For the foregoing reasons, the order dismissing the counterclaims is reversed and remanded for further proceedings not inconsistent herewith.
HENDRY, J., dissents.
[1] Compulsory Counterclaims. A pleading shall state as a counterclaim any claim which at the time of serving the pleading the pleader has against any opposing party, provided it arises out of the transaction or occurrence that is the subject matter of the opposing party's claim and does not require for its adjudication the presence of third parties over whom the court cannot acquire jurisdiction. But the pleader need not state a claim if (1) at the time the action was commenced the claim was the subject of another pending action, or (2) the opposing party brought suit upon his claim by attachment or other process by which the court did not acquire jurisdiction to render a personal judgment on the claim and the pleader is not stating a counterclaim under this rule. [emphasis supplied]
[2] See n. 1.
[3] This is so because the doctrines of res judicata and collateral estoppel would have foreclosed a less fortuitous party from litigating either the original claim or the separate claim upon final disposition of the other. Moore's Federal Practice appropriately points out that the compulsory counterclaim requirement in Rule 13(a) of the Federal Rules of Civil Procedure [after which Florida Rule of Civil Procedure 1.170(a) is modeled] is a simple reminder to the practitioner of that which ought to be done because the rule, though one of procedure, significantly affects the substantive rights of the parties.
[4] The termination of a permissive counterclaim, which constitutes a separate and distinct cause of action is appealable. S.L.T. Warehouse Company v. Webb, 304 So.2d 97 (Fla. 1974); Mendez v. Flagler Family Association, Inc., 303 So.2d 1 (Fla. 1974).
[5] See n. 3.

┄┄┄┄┄┄┄┄┄┄┄┄┄┄┄┄┄┄┄┄

• [Task 1]
In the court opinion excerpt, which judge dissents?
• [Task 2]
Repeat the court opinion excerpt starting with "[4] The termination" and going on through "[5] See n. 3.", renaming "permissive counterclaim" as "non-compulsory counterclaim".

┄┄┄┄┄┄┄┄┄┄┄┄┄┄┄┄┄┄┄┄

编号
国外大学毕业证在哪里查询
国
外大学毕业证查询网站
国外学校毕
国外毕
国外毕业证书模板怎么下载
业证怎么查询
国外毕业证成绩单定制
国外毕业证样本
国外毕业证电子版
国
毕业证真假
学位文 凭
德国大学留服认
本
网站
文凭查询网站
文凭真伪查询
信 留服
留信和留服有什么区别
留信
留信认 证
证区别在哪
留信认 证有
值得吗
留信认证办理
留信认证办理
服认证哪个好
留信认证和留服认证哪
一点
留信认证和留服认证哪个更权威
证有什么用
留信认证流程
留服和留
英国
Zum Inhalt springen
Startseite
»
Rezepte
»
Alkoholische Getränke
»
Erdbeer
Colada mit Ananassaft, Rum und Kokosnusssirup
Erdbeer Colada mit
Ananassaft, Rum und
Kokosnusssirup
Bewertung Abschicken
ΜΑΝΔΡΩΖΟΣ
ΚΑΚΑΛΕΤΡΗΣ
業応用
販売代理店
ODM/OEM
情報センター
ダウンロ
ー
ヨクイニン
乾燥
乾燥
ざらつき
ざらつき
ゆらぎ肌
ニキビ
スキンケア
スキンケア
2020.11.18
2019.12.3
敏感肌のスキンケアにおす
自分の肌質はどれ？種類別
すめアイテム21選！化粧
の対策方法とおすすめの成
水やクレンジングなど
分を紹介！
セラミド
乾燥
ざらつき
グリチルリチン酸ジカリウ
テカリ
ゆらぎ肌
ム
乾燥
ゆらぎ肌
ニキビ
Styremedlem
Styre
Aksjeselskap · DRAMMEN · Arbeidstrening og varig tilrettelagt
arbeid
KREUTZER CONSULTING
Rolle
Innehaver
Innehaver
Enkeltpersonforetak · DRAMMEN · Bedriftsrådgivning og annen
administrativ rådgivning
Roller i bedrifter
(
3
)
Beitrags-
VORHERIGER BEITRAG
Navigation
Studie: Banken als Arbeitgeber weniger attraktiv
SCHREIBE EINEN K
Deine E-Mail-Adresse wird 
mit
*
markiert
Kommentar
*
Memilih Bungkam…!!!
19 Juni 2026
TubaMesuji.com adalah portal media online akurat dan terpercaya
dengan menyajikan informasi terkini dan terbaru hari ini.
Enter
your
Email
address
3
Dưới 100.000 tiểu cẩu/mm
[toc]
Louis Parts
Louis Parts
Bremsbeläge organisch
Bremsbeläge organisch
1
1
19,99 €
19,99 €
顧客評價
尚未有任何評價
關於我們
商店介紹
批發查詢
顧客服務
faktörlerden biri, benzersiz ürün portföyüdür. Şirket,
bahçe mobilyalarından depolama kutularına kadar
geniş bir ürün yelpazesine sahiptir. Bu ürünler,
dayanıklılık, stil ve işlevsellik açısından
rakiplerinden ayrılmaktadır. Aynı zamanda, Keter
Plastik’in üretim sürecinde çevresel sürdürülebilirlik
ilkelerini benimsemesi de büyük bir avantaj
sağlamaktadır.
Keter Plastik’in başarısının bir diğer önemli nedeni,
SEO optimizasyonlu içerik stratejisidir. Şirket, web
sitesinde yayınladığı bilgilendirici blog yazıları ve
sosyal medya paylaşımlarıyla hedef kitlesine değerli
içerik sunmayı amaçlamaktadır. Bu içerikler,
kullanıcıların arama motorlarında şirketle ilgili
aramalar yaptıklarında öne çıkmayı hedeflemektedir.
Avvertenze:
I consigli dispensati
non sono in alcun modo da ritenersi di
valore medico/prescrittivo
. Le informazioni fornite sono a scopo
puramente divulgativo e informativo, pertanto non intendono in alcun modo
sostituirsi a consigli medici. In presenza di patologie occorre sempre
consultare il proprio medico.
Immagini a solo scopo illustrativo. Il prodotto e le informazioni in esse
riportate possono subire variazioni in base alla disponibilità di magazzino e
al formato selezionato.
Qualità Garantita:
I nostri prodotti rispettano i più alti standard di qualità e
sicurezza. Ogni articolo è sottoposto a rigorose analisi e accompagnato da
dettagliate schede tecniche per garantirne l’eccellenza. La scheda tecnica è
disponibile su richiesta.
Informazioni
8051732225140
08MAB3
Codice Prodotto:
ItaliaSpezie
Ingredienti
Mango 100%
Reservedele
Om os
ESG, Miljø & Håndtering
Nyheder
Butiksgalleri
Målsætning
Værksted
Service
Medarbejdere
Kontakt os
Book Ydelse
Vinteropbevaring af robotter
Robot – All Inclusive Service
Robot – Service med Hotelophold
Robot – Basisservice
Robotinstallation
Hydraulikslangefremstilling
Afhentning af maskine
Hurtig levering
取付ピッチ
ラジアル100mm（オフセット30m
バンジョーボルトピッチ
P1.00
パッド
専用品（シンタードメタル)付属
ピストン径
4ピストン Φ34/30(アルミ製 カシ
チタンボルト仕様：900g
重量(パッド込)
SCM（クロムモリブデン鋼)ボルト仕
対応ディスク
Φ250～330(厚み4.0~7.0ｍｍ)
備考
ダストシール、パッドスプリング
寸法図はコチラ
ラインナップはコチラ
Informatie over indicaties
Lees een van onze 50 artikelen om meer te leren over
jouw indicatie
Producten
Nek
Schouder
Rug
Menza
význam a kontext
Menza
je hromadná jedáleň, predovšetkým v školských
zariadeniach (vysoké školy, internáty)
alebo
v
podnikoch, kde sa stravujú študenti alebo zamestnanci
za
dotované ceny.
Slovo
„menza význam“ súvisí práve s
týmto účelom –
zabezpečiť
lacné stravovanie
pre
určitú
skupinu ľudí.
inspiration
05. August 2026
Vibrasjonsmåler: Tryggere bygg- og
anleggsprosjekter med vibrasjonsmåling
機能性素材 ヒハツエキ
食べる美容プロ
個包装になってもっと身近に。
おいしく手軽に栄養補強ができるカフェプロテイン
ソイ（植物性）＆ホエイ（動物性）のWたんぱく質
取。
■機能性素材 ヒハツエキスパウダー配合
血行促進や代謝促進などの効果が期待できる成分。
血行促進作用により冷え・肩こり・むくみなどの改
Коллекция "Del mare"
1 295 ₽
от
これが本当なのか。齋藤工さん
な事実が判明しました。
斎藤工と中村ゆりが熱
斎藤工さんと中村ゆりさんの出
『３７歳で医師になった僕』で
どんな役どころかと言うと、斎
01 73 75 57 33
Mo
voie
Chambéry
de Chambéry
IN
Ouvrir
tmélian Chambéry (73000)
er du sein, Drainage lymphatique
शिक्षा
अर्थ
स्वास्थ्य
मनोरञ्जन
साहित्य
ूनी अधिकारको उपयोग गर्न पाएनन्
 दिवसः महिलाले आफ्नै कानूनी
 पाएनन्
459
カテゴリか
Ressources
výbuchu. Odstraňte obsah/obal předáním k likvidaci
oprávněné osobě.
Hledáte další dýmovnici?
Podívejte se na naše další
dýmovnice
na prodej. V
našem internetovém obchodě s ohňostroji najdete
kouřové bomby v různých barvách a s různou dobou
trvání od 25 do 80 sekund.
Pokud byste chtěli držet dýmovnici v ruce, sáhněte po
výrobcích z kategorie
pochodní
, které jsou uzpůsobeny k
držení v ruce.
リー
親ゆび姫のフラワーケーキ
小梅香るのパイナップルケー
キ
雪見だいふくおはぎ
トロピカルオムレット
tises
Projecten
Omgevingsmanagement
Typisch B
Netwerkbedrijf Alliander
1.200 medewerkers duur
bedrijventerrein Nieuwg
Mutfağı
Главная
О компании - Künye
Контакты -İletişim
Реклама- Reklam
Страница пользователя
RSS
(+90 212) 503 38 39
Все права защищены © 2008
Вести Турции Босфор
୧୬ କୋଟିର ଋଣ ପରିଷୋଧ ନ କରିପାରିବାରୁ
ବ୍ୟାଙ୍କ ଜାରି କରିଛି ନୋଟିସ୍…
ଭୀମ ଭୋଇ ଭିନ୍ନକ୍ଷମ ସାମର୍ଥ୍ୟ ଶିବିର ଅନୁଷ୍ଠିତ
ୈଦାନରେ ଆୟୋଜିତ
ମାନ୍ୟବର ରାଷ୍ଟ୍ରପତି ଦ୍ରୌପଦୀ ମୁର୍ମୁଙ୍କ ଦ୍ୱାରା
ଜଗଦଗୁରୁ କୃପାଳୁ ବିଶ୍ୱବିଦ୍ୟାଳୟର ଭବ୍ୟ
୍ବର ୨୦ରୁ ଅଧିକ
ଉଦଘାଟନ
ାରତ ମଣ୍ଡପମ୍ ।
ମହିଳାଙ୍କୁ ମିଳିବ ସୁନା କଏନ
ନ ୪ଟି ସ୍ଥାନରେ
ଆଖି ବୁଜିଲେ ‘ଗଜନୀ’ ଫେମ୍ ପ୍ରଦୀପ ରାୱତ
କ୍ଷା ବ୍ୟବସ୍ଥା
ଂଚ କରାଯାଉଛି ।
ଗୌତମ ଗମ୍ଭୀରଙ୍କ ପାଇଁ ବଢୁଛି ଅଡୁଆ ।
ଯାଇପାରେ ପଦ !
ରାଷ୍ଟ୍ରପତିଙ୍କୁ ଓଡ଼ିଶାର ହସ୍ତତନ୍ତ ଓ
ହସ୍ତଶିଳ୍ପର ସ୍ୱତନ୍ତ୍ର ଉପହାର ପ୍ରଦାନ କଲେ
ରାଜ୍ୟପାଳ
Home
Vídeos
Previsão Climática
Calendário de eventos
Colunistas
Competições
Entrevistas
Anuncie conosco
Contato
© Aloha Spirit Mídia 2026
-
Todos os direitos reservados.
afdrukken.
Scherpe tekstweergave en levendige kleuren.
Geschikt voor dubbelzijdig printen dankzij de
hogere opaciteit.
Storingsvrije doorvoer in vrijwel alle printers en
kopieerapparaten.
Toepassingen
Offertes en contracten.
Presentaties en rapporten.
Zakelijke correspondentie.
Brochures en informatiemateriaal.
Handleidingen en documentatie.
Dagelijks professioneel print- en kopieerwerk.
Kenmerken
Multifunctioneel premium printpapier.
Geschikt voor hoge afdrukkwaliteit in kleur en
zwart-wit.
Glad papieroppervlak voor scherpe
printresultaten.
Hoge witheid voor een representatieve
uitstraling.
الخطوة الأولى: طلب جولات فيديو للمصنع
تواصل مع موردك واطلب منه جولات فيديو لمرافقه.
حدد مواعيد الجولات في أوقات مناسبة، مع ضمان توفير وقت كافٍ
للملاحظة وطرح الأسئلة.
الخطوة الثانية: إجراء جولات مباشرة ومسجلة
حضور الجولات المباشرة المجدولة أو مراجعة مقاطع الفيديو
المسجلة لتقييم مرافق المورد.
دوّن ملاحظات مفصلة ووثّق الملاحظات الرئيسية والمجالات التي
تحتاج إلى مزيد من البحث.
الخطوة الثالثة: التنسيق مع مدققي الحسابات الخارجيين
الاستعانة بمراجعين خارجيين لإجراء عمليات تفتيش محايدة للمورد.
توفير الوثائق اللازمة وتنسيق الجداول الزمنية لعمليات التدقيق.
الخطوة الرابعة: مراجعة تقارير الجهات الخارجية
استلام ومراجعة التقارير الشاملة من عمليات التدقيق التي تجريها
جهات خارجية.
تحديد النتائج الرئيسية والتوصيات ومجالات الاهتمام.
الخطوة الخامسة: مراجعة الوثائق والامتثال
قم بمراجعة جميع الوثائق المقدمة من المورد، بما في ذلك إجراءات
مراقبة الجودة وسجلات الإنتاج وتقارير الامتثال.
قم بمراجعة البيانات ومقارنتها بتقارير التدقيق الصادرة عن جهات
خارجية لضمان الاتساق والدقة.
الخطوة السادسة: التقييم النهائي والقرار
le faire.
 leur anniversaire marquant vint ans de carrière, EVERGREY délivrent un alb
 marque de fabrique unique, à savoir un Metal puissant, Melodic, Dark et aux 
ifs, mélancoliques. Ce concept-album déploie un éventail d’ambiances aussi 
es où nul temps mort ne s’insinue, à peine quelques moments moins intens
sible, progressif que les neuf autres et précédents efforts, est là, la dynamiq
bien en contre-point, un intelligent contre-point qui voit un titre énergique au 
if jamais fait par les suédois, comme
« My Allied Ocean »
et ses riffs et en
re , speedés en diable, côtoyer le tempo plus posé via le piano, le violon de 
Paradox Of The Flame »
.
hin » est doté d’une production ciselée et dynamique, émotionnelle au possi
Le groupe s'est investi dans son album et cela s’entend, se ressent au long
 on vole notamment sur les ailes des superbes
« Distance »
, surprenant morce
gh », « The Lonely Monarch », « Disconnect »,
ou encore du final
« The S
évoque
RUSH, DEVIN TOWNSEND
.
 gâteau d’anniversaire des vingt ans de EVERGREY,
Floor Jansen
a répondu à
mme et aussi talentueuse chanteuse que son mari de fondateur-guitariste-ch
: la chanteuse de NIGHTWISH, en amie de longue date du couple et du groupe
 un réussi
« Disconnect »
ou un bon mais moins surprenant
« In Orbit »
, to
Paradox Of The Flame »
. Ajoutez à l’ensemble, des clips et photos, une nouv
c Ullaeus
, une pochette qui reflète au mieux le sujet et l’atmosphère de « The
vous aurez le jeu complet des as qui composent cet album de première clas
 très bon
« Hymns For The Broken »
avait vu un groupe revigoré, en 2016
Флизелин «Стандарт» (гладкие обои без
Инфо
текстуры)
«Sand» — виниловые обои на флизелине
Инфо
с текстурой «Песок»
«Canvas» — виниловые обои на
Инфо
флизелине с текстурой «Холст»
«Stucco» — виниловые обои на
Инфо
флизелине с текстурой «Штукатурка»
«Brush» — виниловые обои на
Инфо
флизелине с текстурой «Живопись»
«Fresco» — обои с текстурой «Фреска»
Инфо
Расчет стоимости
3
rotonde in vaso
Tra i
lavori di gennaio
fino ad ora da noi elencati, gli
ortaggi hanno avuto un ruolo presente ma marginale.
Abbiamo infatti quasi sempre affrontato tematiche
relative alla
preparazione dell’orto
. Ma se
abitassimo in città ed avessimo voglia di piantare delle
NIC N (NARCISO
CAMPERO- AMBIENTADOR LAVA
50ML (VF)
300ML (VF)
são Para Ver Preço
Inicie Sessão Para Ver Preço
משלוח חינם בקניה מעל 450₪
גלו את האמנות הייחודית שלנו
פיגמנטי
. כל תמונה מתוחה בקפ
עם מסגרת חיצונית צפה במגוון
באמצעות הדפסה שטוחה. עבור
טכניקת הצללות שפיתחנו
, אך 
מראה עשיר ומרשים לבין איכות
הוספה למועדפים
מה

┄┄┄┄┄┄┄┄┄┄┄┄┄┄┄┄┄┄┄┄

• [Your response 1]
Hendry, J.

• [Your response 2]
[4] The termination of a non-compulsory counterclaim, which constitutes a separate and distinct cause of action is appealable. S.L.T. Warehouse Company v. Webb, 304 So.2d 97 (Fla. 1974); Mendez v. Flagler Family Association, Inc., 303 So.2d 1 (Fla. 1974).
[5] See n. 3.